Innenpolitik

Tanner muss weiter Heeres-Reformpläne verteidigen

Verteidigungsministerin Tanner präzisierte erste Ideen zur Bundesheer-Reform. Auch die Coronakrise hat ihre Spuren in den Reformplänen hinterlassen.

Verteidigungsministerin Klaudia Tanner (ÖVP).  SN/apa
Verteidigungsministerin Klaudia Tanner (ÖVP).

Es klang eher nach Entschuldigung und weniger nach einem Startschuss für große Reformen. Als Verteidigungsministerin Klaudia Tanner (ÖVP) am Freitag medial den Reformprozess für das heimische Bundesheer einläutete, musste sie sich zuerst für die hitzige Debatte rund um die angekündigten Pläne rechtfertigen. "Die Art und Weise der Kommunikation war diskussionswürdig", sagte sie selbstkritisch. "Das ist schade, weil wir alle wollen unser Bundesheer stärken und es sollte um Inhalte gehen." Zur Erinnerung: Die Ankündigung, dass die militärische Landesverteidigung de facto abgeschafft werden soll, brachte Schelte von allen Seiten bis hin zum Bundespräsidenten ein.

Am Freitag, als die Pläne präsentiert wurden, wollte es Tanner besser machen und betonte, dass das Bundesheer natürlich auch weiterhin die verfassungsgemäßen Aufgaben, sprich die Landesverteidigung, übernehmen werde. Nur seien eben die Bedrohungsszenarien neu. Man müsse die Strukturen des Bundesheeres an die neuen Herausforderungen anpassen. Im Moment seien die Strukturen noch immer auf eine kriegerische Auseinandersetzung an der österreichischen Grenze ausgerichtet. Nach dem Zweiten Weltkrieg sei der Fokus auf Panzern und schweren Waffen gelegen, später habe man die Luftraumüberwachung ausgebaut. Heute seien eher Themen wie die Bedrohung durch Cyberangriffe ein Thema.

Konkret nannte Tanner folgende geplante Reformschritte: Die Cyberabwehr solle aufgestockt werden. Immerhin würde man in Österreich rund 50 Cyberattacken am Tag verzeichnen. So soll, wie auch im Regierungsprogramm vorgesehen, ein eigenes Cybersicherheitszentrum entstehen. Statt wie gegenwärtig 20 Mitarbeiter soll das Personal in diesem Bereich auf 250 Personen aufgestockt werden.

Neben der Cybersicherheit legt das Verteidigungsministerium künftig auch coronabedingt einen verstärkten Fokus auf die ABC-Abwehr. Hier ist ein Ausbau von 500 auf 750 Mann geplant. Der Katastrophenschutz soll ebenfalls gestärkt werden. Dazu will Tanner eine Idee der türkis-blauen Regierung aufgreifen. Ausgewählte Kasernen sollen sogenannte Sicherheitsinseln werden und im Falle einer Naturkatastrophe oder eines Blackouts als Anlaufstelle für die Bevölkerung dienen, wenn es um die Versorgung mit kritischer Infrastruktur geht.

Die Miliz, die in Coronazeiten erstmals mobilisiert wurde, soll ein zusätzliches Budget von rund 200 Millionen Euro erhalten. Auch die Auslandseinsätze des österreichischen Bundesheeres sollen weiterlaufen. Details zu allen genannten Punkten wolle man in den kommenden Wochen vorstellen.

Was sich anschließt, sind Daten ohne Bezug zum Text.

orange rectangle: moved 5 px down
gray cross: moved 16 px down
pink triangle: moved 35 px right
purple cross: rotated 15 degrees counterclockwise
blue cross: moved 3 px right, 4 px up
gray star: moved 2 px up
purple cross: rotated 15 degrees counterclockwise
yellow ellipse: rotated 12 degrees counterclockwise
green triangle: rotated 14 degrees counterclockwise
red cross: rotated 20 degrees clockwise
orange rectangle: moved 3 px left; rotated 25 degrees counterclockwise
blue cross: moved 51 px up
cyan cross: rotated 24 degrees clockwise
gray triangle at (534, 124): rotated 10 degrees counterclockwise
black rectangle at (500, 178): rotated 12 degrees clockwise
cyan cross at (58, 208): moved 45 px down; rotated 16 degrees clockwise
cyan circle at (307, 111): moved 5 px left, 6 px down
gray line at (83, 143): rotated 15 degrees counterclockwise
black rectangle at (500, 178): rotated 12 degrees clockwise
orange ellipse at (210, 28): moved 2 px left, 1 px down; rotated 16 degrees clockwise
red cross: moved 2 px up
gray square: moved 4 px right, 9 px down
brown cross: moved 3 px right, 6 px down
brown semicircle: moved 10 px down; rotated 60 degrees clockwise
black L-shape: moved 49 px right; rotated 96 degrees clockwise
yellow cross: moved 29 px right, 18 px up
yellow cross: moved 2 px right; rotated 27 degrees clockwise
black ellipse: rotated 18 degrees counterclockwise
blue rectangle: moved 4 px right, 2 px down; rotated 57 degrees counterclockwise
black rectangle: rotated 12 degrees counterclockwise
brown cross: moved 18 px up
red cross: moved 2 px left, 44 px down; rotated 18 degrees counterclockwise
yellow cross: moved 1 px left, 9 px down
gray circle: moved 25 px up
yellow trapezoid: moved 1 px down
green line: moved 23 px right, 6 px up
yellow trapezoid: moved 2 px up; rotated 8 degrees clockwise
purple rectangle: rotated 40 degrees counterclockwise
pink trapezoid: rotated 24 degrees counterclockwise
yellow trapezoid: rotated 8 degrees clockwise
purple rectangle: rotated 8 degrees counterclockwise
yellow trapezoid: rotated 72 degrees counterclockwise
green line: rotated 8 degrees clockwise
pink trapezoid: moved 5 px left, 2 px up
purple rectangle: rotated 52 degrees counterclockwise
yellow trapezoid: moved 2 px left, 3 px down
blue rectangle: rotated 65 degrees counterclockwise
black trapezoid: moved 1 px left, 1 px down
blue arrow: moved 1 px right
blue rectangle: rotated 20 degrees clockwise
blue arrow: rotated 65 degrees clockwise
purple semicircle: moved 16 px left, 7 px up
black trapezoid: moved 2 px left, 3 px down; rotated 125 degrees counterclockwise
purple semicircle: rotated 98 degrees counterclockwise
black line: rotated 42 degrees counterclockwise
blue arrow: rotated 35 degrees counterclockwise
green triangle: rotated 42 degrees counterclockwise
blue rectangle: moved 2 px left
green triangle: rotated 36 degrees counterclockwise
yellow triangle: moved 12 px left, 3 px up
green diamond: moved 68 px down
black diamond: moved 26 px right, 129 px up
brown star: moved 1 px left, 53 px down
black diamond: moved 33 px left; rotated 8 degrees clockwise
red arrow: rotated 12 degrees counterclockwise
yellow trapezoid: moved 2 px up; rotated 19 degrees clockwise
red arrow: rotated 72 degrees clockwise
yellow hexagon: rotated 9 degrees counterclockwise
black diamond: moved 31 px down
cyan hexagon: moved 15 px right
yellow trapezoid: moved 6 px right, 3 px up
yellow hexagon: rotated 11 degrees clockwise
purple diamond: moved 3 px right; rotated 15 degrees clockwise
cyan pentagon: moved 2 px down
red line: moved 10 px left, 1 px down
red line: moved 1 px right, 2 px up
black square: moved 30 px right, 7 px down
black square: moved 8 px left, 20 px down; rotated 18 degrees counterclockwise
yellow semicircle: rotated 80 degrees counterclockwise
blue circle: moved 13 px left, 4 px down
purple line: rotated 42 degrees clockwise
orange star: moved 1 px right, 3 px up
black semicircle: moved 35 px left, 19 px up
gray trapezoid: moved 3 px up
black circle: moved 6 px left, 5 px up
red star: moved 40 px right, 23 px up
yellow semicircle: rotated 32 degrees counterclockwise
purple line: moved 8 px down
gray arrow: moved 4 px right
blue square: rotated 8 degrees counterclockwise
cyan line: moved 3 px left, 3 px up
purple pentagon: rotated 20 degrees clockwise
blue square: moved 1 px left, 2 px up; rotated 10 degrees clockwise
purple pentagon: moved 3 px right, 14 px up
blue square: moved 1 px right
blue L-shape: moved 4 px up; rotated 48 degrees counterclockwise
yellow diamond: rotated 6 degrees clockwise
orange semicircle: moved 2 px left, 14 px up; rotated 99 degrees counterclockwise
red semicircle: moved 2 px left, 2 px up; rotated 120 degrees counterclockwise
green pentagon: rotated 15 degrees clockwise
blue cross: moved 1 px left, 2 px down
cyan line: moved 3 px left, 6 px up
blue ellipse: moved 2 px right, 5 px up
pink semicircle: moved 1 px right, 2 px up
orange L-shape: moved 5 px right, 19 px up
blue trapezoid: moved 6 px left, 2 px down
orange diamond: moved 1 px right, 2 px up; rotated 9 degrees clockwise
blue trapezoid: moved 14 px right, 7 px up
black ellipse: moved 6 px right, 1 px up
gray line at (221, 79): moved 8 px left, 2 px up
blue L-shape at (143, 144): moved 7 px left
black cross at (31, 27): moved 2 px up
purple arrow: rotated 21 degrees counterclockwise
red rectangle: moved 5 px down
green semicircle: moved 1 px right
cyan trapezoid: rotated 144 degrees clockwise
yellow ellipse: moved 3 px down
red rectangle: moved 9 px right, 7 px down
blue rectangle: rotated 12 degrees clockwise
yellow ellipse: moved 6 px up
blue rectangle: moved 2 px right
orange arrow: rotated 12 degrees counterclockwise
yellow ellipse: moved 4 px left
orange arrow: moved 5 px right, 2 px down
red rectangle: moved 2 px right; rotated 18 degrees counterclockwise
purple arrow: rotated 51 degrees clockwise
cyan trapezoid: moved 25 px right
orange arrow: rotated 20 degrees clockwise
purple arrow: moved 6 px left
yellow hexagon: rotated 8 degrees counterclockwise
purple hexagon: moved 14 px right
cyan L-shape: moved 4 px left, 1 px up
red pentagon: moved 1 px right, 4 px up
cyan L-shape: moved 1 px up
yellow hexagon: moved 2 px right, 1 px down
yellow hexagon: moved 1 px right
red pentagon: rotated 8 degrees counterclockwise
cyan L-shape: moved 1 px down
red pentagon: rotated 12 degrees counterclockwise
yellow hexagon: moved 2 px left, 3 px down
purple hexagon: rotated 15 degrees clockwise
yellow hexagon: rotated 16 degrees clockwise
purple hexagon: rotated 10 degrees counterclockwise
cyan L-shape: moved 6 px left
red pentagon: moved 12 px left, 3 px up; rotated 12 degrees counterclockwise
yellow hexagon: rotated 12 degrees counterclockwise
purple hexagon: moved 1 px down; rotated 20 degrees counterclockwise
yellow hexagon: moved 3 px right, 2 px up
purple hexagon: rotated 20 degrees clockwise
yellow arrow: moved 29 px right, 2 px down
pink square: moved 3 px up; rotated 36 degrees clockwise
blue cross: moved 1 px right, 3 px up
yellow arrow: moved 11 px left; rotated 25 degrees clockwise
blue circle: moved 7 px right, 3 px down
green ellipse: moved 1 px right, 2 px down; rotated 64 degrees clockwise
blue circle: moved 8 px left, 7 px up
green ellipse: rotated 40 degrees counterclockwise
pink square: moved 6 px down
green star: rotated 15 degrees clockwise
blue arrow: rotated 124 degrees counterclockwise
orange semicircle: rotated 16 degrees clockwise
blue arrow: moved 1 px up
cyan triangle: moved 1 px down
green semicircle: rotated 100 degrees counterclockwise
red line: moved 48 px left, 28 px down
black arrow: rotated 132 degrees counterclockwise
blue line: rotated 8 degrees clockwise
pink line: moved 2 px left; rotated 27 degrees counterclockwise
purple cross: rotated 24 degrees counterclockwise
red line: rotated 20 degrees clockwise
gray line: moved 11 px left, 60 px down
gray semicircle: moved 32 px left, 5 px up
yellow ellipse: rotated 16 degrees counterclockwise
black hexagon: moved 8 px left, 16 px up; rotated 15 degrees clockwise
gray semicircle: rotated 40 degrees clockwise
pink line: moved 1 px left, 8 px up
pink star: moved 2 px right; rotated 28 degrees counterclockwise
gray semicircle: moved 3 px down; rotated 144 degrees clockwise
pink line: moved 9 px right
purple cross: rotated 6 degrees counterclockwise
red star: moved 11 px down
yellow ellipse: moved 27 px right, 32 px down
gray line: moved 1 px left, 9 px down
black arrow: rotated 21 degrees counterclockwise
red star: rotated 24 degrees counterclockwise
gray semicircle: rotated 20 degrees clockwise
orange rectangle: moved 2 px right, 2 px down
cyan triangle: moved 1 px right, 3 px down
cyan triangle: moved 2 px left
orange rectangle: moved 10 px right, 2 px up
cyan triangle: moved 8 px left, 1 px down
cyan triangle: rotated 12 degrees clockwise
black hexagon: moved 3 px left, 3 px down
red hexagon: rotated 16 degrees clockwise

Gleichzeitig gehen in den kommenden zehn Jahren 8000 Bedienstete in Pension. Die Reduktion des Personals werde daher nur über natürliche Abgänge passieren. Niemand müsse um seinen Job fürchten, betonte Brieger. Derzeit sind rund 20.500 Personen beim Bundesheer beschäftigt, davon 15.500 Mann in der Truppe. Vor allem in der Befehlskette und in der Verwaltung wolle man langfristig sparen. So stehen laut Tanner zwischen dem Generalstabschef und einem einfachen Soldaten bis zu acht Befehlsebenen. Tanner versprach zudem Investitionen in die Infrastruktur. "Viele Kasernen entsprechen nicht dem Standard der Zeit." Diese will sie unter Berücksichtigung ökologischer Aspekte sanieren und modernisieren. Das Bundesheer verfügt über 287 Liegenschaften, davon 63 aktiv genutzte Kasernen, und 360 Millionen Quadratmeter Fläche, davon vier Millionen Quadratmeter dauerhaft genutzte Fläche.